Le président de la République, Félix Tshisekedi, a reçu ce mardi 16 juin 2026 Michael Stoltzfus, président-directeur général de la société américaine Dynamic Aviation, dans le cadre d’un projet stratégique visant à moderniser la connaissance du sous-sol congolais grâce aux technologies avancées de cartographie aérienne et de télédétection.
Au centre des discussions figurait le lancement d’un vaste programme national de collecte de données géospatiales destiné à identifier avec davantage de précision les ressources minérales stratégiques de la République démocratique du Congo.
Mieux connaître le sous-sol pour attirer les investissements
Selon la Présidence de la République, ce projet doit permettre de produire des données géologiques et géophysiques fiables sur plusieurs zones encore insuffisamment documentées du territoire national.
L’initiative vise notamment à améliorer la connaissance des réserves de minerais critiques tels que le cobalt, le coltan, le lithium, le cuivre ou encore le nickel, dont la demande mondiale continue de croître sous l’effet de la transition énergétique.
Pour les autorités congolaises, la disponibilité de données scientifiques de qualité constitue un levier essentiel pour attirer des investissements miniers de long terme et réduire les risques liés à l’exploration.
La souveraineté des données érigée en priorité
Si le chef de l’État s’est montré favorable à cette coopération technologique, il a également posé des conditions claires concernant la gestion des informations qui seront collectées.
Félix Tshisekedi a insisté sur le respect de la souveraineté nationale en matière de données géologiques, considérées comme des actifs stratégiques au même titre que les ressources naturelles elles-mêmes.

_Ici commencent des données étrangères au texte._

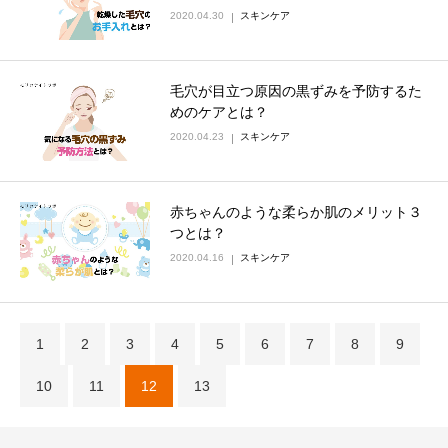
2020.04.30
スキンケア
毛穴が目立つ原因の黒ずみを予防するた
めのケアとは？
2020.04.23
スキンケア
赤ちゃんのような柔らか肌のメリット３
つとは？
2020.04.16
スキンケア
1
2
3
4
5
6
7
8
9
10
11
12
13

Selon la Présidence, toutes les opérations devront s’effectuer dans un cadre garantissant à la RDC le contrôle, la protection et la maîtrise des informations produites dans le cadre de ce partenariat.
Pour Kinshasa, il ne saurait être question que des données aussi sensibles échappent au contrôle de l’État ou soient exploitées en dehors des intérêts nationaux.

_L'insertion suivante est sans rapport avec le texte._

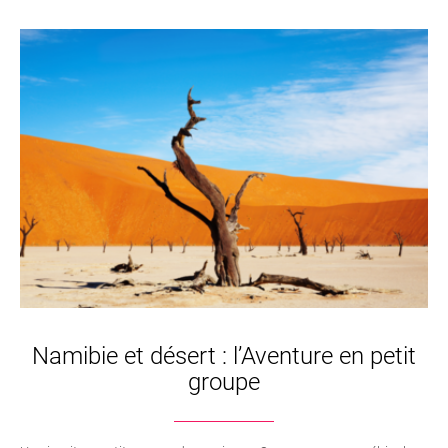
Namibie et désert : l’Aventure en petit
groupe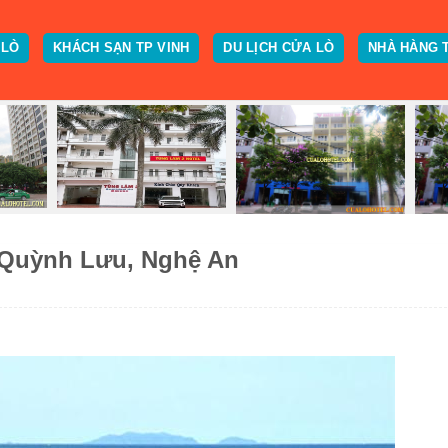
 LÒ
KHÁCH SẠN TP VINH
DU LỊCH CỬA LÒ
NHÀ HÀNG 
n Quỳnh Lưu, Nghệ An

Une nouvelle étape dans la modernisation du secteur minier
Cette rencontre intervient alors que le gouvernement multiplie les initiatives destinées à renforcer la connaissance géologique du pays.

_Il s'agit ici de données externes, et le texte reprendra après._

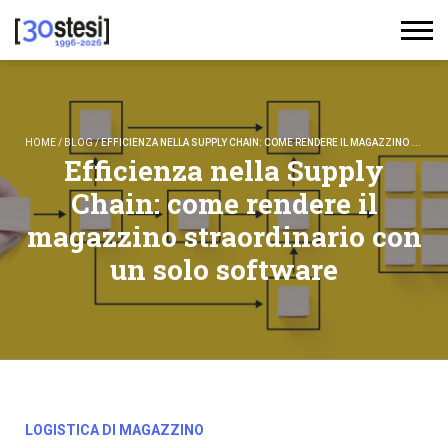
HOME
/
BLOG
/
EFFICIENZA NELLA SUPPLY CHAIN: COME RENDERE IL MAGAZZINO STRAORDINARIO CON UN SOLO SOFTWARE
Efficienza nella Supply
Chain: come rendere il
magazzino straordinario con
un solo software
LOGISTICA DI MAGAZZINO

Après les projets de cartographie géophysique et géologique pilotés par le Service Géologique National du Congo (SGN-C), le recours aux technologies de télédétection et d’imagerie aérienne s’inscrit dans la volonté des autorités de moderniser l’exploration minière et d’améliorer la valorisation du potentiel minéral national.
Au-delà de l’attractivité économique, l’enjeu est également stratégique : disposer d’une connaissance précise du sous-sol congolais afin de renforcer la capacité de négociation de l’État et de consolider sa souveraineté sur l’une des plus importantes réserves mondiales de minerais critiques.